## TASK GOAL
Reproduce the lines of the listing below without changes, from its first line through the line containing "Newsletters", and leave out the pictures.

□ □ □ □ □

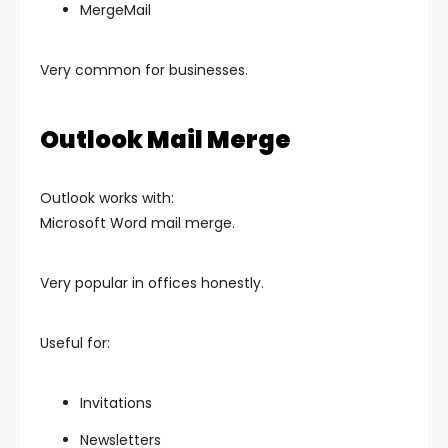
MergeMail
Very common for businesses.
Outlook Mail Merge
Outlook works with:
Microsoft Word mail merge.
Very popular in offices honestly.
Useful for:
Invitations
Newsletters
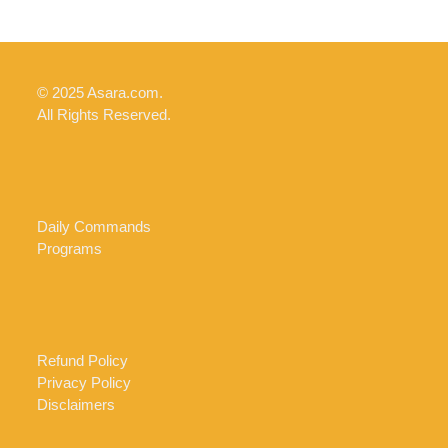
© 2025 Asara.com.
All Rights Reserved.
Daily Commands
Programs
Refund Policy
Privacy Policy
Disclaimers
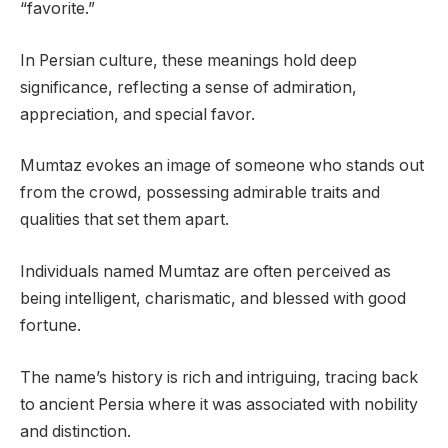
“favorite.”
In Persian culture, these meanings hold deep
significance, reflecting a sense of admiration,
appreciation, and special favor.
Mumtaz evokes an image of someone who stands out
from the crowd, possessing admirable traits and
qualities that set them apart.
Individuals named Mumtaz are often perceived as
being intelligent, charismatic, and blessed with good
fortune.
The name’s history is rich and intriguing, tracing back
to ancient Persia where it was associated with nobility
and distinction.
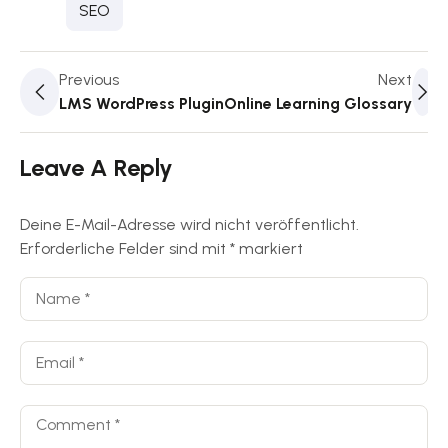
SEO
Previous
Next
LMS WordPress Plugin
Online Learning Glossary
Leave A Reply
Deine E-Mail-Adresse wird nicht veröffentlicht.
Erforderliche Felder sind mit
*
markiert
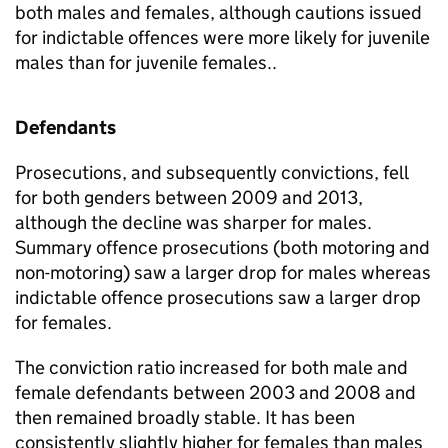
both males and females, although cautions issued
for indictable offences were more likely for juvenile
males than for juvenile females..
Defendants
Prosecutions, and subsequently convictions, fell
for both genders between 2009 and 2013,
although the decline was sharper for males.
Summary offence prosecutions (both motoring and
non-motoring) saw a larger drop for males whereas
indictable offence prosecutions saw a larger drop
for females.
The conviction ratio increased for both male and
female defendants between 2003 and 2008 and
then remained broadly stable. It has been
consistently slightly higher for females than males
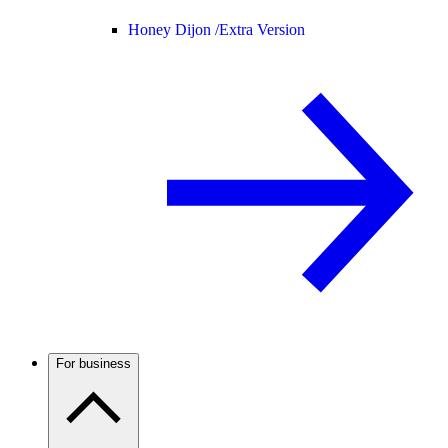
Honey Dijon /
Extra Version
For business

□ □ □ □ □

## SOLUTION FOR THIS PROBLEM
MergeMail
Very common for businesses.
Outlook Mail Merge
Outlook works with:
Microsoft Word mail merge.
Very popular in offices honestly.
Useful for:
Invitations
Newsletters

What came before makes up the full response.